Developer redraws Portland House scheme to ‘materially reduce’ emissions

Landsec has said it has redrawn a £400m London office scheme in order to meet its carbon reduction targets.

The news comes a week after communities secretary Michael Gove put a stop on plans to redevelop the old ITV studios building on the South Bank which involves knocking down the existing 20-storey building and replacing it with two towers.

Gove has also stepped in to call a halt to plans by Marks & Spencer to tear down its 1930s headquarters building on London’s Oxford Street and replace it with a 10-storey block because of carbon emission worries.

portland house

Source: Shutterstock

Portland House was completed in 1963 and has been compared to the MetLife ڶ in New York

In its latest annual results, Landsec said it has “reworked” its plans to refurbish a 1960s office block called Portland House in London’s Victoria.

The block has been empty since last summer with the original proposal adding a 14-storey block to the side of the existing 29-storey building.

But the developer said this has been scrapped, adding: “We have reworked our plans to a redevelopment of the existing space, reducing the size of the overall scheme but maintaining more of the existing structure, which materially reduces the targeted embodied carbon of the scheme to below 400kgCO2e/sqm.”

It added: “This also mitigates the risk of further cost inflation, as a much greater proportion of the total development cost is made up of the existing building.”

Landsec has introduced an initiative called Build Well which is targeting a 50% cut in embodied carbon by half against a typical development by 2030.

It said: “This will require us to work closely with our supply chain to change ways of working, focusing, for example, on low carbon materials; smart designs with modern methods of construction; and standardised materials that can be reused at end of life, but also on the retention of existing structures.” In the year to March 2022, the firm said it achieved a 20.7% reduction in embodied carbon across its development pipeline.

Work on Portland House could start in the second half of the year as could work on another scheme, the £400m Timber Square project due to be built by Laing O’Rourke.

The firm beat Mace to the job 18 months ago but the start date has slipped as the developer assessed the impact of changing office requirements in the wake of the covid-19 pandemic.

Designed by Bennetts Associates, Timber Square was given the green light by local planners in December 2020 and involves turning a 1950s printworks into 350,000 sq ft of grade A offices, affordable workspace, roof terraces and new public realm.

In its results, Landsec said it had the “potential” to start in the second half but declined to put an exact date on it.

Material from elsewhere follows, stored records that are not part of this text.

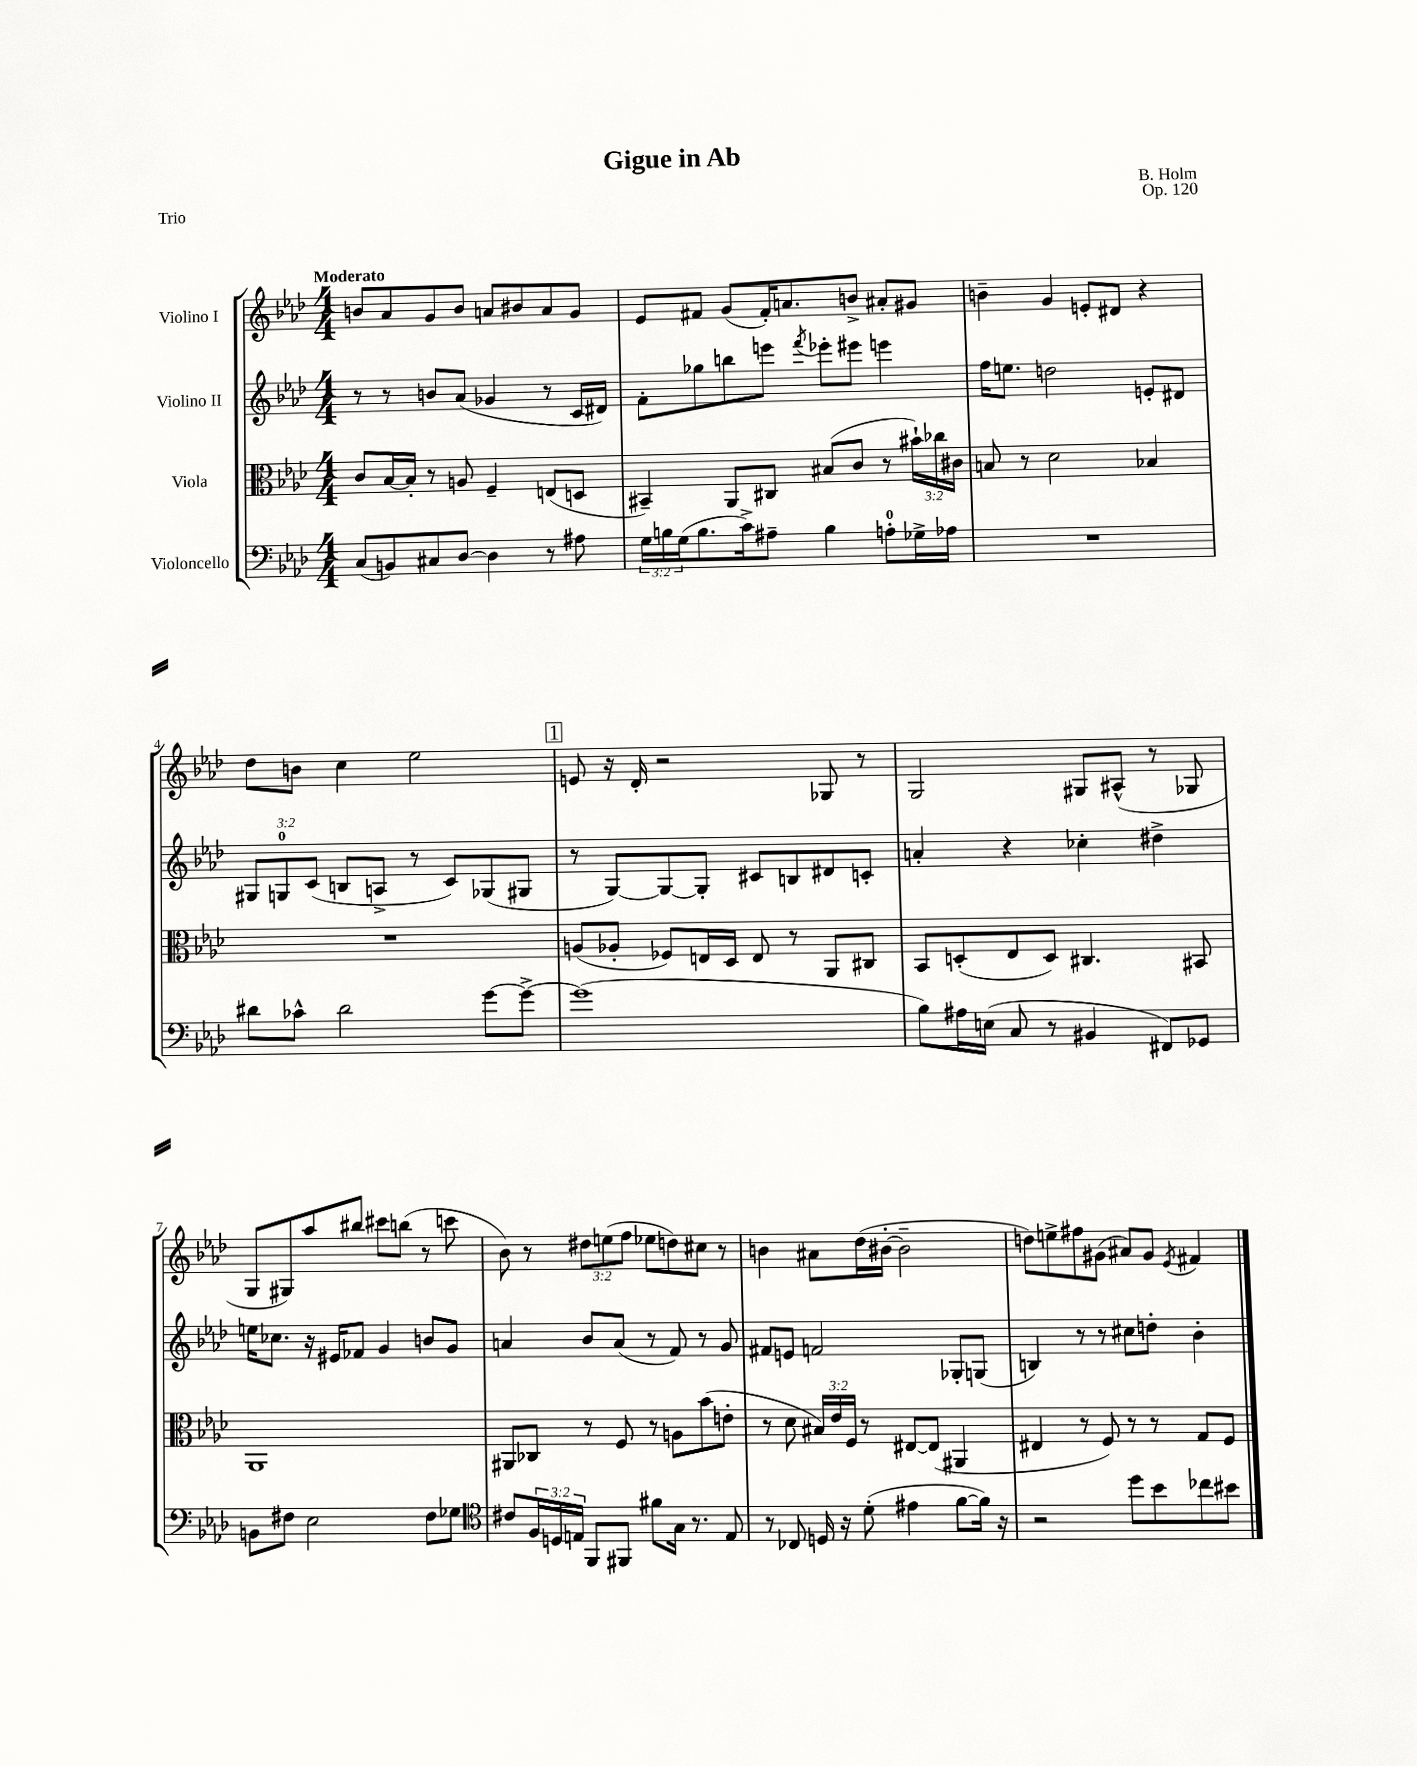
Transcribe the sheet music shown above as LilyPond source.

\header { title = "Gigue in Ab" composer = "B. Holm" opus = "Op. 120" piece = "Trio" }
<<
\new StaffGroup <<
\new Staff = "s0" \with { instrumentName = "Violino I" } {
    \clef treble \key aes \major \numericTimeSignature \time 4/4 \override Staff.TupletNumber.text = #tuplet-number::calc-fraction-text \tempo "Moderato"
    b'8 aes'8 g'8 b'8 a'8 bis'8 a'8 g'8 |
    ees'8 fis'8 g'8( fis'16-.) a'8. b'8-> ais'8-. gis'8 |
    b'4-- g'4 e'8-. dis'8 r4 |
    des''8 b'8 c''4 ees''2 |
    \mark \markup { \box "1" } e'8 r16 des'16-. r2 ges8 r8 |
    g2 gis8 ais8-^( r8 ges8 |
    g8 gis8) aes''8 bis''8 cis'''8 b''8( r8 c'''8 |
    bes'8) r8 \tuplet 3/2 { dis''8 e''8( f''8 } ees''8 d''8) cis''8 r8 |
    b'4 ais'8 des''16( bis'16~-. bis'2-- |
    d''8) e''8-> fis''8 gis'8( ais'8) gis'8 \acciaccatura { ees'8 } fis'4 \bar "|." |
}
\new Staff = "s1" \with { instrumentName = "Violino II" } {
    \clef treble \key aes \major \numericTimeSignature \time 4/4 \override Staff.TupletNumber.text = #tuplet-number::calc-fraction-text
    r8 r8 b'8 aes'8( ges'4 r8 c'16 dis'16) |
    f'8-. ges''8 b''8 e'''8 \acciaccatura { f'''8 } ees'''8-. eis'''8 e'''4 |
    f''16 e''8. d''2 e'8-. dis'8 |
    \tuplet 3/2 { gis8 g8-0 c'8( } b8 a8-> r8 c'8) ges8( gis8 |
    \mark \markup { \box "1" } r8 g8~) g8~ g8-. cis'8 b8 dis'8 c'8-. |
    a'4-. r4 ces''4-. dis''4-> |
    e''16 ces''8. r16 eis'16 fes'8 g'4 b'8 g'8 |
    a'4 bes'8 a'8( r8 f'8) r8 g'8 |
    fis'8 e'8 f'2 ges8-. g8( |
    b4) r8 r8 cis''8 d''8-. bes'4-. \bar "|." |
}
\new Staff = "s2" \with { instrumentName = "Viola" } {
    \clef alto \key aes \major \numericTimeSignature \time 4/4 \override Staff.TupletNumber.text = #tuplet-number::calc-fraction-text
    c'8 bes16~ bes16-. r8 a8 f4-- e8( d8 |
    bis,4--) aes,8 cis8 bis8( c'8 r8 \tuplet 3/2 { bis'16-!) ces''16 cis'16 } |
    b8 r8 des'2 bes4 |
    R1 |
    \mark \markup { \box "1" } a8( aes8-. fes8) e16 des16 e8 r8 aes,8 cis8 |
    bes,8 d8-.( ees8 d8) cis4. bis,8 |
    aes,1 |
    ais,8 ces8 r8 f8 r8 a8 bes'8( e'8-. |
    r8 des'8 \tuplet 3/2 { bis16) ees'16 f16 } r8 eis8~ eis8( ais,4 |
    eis4 r8 f8) r8 r8 g8 f8 \bar "|." |
}
\new Staff = "s3" \with { instrumentName = "Violoncello" } {
    \clef bass \key aes \major \numericTimeSignature \time 4/4 \override Staff.TupletNumber.text = #tuplet-number::calc-fraction-text
    c8( b,8) cis8 des8~ des4 r8 ais8 |
    \tuplet 3/2 { g16 b16 g16( } b8. c'16->) ais8-- b4 a8-0-. ges16-> aes16 |
    R1 |
    dis'8 ces'8-^ dis'2 g'8~ g'8~-> |
    \mark \markup { \box "1" } g'1( |
    bes8) ais16 e16( c8 r8 bis,4 fis,8) ges,8 |
    b,8 fis8 ees2 fis8 ges8 |
    \clef tenor cis'8 \tuplet 3/2 { f16 d16 e16 } f,8 fis,8 fis'8 g16 r8. e8 |
    r8 ces8 d16 r16 des'8-.( eis'4 f'8~ f'16) r16 |
    r2 des''8 bes'8 ces''8 bis'8 \bar "|." |
}
>>
>>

It added it was another scheme that had been reworked under its Build Well strategy.

21 moorfields

Work at 21 Moorfields is now expected to finish in October

Meanwhile, the developer said that completion of Sir Robert McAlpine’s scheme to build a new office block at 21 Moorfields in the City had slipped again.

The job was originally due to finish in March this year but was first pushed back to June, then to the following month, then September and has now been given a new completion date of October. It said the total development cost to date of the job was £478m but this was expected to go up to £594m.

Landsec gave no explanation for the latest delay but has previously said they have been caused by the impact of the pandemic on productivity at the site. The 17-storey job, designed by Wilkinson Eyre, topped out in September and is due to become the headquarters of Deutsche Bank.

It said that construction costs on its committed projects are 97% fixed but the developer said it had seen 5%-7% cost inflation on future schemes over the past 12 months.

In the year to March 2022, Landsec said pre-tax profit returned to the black at £875m, compared to a £1.4bn loss last time. Revenue was up 7% to £679m.